AS A 16-year-old, he survived a naval disaster at the start of the Second World War.

Now 86-year-old Kenneth Toop has just returned from a ceremony with Princess Anne to mark the 70th anniversary of the submarine attack that killed more than 800 of his shipmates.

The Basingstoke man is one of the last survivors of the battleship HMS Royal Oak that was torpedoed at Scapa Flow in the Orkney Islands during the opening weeks of the war in 1939.

The German submarine attacked at 1am on October 14, while most of the 1,200 crew were asleep below.

The huge old ship had been at sea for just two months and there was no sense of the tragedy that was about to unfold.

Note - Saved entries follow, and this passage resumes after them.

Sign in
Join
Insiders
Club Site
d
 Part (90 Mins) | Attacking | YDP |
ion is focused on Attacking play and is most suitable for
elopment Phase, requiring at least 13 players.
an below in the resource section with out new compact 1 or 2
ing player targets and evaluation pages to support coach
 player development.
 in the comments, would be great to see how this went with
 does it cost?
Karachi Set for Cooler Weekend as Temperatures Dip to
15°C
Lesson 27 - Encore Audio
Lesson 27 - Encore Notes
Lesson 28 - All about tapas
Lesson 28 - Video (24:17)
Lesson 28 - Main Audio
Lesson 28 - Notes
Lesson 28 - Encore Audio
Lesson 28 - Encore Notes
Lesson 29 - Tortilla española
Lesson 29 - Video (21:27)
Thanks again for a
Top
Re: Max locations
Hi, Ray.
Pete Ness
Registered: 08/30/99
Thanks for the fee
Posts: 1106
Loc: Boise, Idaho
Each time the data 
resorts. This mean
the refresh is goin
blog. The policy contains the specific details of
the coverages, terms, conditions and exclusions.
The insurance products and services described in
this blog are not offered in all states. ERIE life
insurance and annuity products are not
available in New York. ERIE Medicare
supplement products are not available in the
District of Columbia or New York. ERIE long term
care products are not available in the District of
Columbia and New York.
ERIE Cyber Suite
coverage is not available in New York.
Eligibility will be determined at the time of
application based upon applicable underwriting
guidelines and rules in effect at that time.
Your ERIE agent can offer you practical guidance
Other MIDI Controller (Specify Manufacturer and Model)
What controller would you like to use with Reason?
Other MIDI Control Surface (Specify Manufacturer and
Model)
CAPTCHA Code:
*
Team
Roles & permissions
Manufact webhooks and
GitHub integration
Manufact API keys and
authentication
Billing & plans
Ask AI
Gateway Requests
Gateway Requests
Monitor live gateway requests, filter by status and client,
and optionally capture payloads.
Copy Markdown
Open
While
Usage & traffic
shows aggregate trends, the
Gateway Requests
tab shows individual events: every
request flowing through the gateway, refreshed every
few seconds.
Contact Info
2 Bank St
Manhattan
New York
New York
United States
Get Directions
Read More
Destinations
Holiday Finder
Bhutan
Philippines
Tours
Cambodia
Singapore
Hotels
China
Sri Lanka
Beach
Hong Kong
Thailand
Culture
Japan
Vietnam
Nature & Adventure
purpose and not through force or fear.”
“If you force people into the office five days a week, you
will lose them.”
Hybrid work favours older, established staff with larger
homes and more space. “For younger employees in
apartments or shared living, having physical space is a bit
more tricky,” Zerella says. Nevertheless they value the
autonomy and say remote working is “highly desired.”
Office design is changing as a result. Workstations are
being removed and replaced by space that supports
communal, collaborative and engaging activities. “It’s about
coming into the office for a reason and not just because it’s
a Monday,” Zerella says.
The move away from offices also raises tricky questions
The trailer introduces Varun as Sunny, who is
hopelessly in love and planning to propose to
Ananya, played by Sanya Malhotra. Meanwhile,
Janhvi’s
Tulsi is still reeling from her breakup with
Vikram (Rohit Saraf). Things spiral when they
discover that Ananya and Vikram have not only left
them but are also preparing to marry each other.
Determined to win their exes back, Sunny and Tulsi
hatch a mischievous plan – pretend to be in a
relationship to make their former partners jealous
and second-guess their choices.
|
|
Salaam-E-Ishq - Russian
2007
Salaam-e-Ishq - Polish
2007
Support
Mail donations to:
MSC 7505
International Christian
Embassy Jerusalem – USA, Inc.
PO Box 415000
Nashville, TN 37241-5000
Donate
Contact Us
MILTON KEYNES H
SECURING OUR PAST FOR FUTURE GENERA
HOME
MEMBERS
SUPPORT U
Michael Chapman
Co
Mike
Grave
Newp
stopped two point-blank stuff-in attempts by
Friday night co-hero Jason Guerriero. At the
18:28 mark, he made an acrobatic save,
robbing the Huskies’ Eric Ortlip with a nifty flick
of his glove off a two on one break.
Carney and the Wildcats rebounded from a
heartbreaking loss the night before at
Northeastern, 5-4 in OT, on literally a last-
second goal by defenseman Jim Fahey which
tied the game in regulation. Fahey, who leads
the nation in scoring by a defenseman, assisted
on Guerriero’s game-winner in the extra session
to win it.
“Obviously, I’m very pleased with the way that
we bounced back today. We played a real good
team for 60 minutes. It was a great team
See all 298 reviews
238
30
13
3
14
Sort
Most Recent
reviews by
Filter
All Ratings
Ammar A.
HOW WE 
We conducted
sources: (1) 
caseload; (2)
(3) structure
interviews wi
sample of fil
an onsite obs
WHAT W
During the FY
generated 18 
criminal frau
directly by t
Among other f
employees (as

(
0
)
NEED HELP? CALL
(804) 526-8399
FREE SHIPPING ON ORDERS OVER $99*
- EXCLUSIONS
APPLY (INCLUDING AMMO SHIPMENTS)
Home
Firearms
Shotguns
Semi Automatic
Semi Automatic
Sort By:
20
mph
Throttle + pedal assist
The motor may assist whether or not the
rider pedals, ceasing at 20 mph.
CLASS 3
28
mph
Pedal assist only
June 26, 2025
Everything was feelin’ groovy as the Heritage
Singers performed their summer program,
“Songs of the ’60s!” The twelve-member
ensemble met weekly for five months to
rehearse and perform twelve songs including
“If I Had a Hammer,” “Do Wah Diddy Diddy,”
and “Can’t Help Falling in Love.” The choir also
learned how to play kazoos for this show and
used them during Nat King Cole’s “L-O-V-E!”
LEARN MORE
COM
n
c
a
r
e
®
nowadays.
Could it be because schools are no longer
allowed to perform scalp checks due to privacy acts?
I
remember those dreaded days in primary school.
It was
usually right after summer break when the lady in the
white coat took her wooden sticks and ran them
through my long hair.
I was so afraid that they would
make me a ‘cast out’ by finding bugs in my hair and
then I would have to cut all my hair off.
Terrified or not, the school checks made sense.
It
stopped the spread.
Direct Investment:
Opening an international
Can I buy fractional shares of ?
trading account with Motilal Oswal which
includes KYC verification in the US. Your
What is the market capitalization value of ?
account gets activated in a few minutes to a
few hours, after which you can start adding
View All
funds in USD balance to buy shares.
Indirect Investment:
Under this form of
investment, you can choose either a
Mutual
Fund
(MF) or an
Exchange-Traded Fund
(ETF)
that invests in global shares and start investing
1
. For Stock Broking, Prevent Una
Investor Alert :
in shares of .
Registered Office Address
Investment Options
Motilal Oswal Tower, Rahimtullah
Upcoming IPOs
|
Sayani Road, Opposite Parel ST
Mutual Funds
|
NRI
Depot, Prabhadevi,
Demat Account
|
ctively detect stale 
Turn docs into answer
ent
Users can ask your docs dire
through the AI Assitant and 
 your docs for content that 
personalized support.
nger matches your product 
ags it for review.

As a boy seaman, Mr Toop should have also been below deck, where the younger crew members were supervised at night.

But there was never enough room for everyone, so instead the teenager from Basingstoke found a space behind the working area used by the crew to operate the guns.

He recalled: “One might think that it’s impossible to be on a ship and be struck by a torpedo and not hear it. But there is plating that is six inches thick. The first torpedo struck and I never heard it. The chap next to me said: ‘You better get up – something’s happened.’ I never saw him again.

“Just behind me there was a ladder that went up above the guns. The emergency lights were on and there was a crowd of blokes trying to get up this ladder. There was no shouting or panic. But I thought there’s not much hope of getting up there so I decided to go forward to the gun deck.”

More torpedoes struck and the ship quickly began to sink. Cordite explosions ripped through the hull and one side became suspended in the air.

Mr Toop had no option but to make his way to the railings and slide down into the water thick with oil.

He said: “We were covered in it. At that moment I thought ‘I am going to die’, my end had come. I swam about a bit. It’s difficult to describe because you are miserable and wretched. You are covered in oil, in your eyes and your hair, everywhere. It was like thick treacle.

“It was so cold. We were all in a state of shock and I never heard screaming or shouting at all. We were all just numb with shock.”

Mr Toop managed to find the ship’s catamaran and climbed on to it to join two other men until help arrived.

He said: “It was a relief but you can’t believe what’s happened.”

Mr Toop was allowed home for 14 days survivors’ leave, after which he went back to sea on HMS Manchester.

In November the same year, he was back in Scapa Flow before sailing to Malta in a convoy. He stayed in the Navy until 1953 before returning to Basing-stoke where he spent the rest of his working life with the electricity board.

In Orkney this month, Mr Toop, who lives off Sarum Hill with his wife Lilian, joined two other survivors to pay tribute to the 834 lives lost that night.

He said: “We went on five vessels out to the wreck and Princess Anne joined us for a service. It was a great occasion.”

He is now hoping to find a home for a memorial book that he recently had made, containing the names of the dead men, which Princess Anne signed.

He said: “I want to find somewhere for it to stay in the South. There were quite a few people from Basingstoke or Alton. It’s only when you see all those names that you can understand what a great tragedy it was.”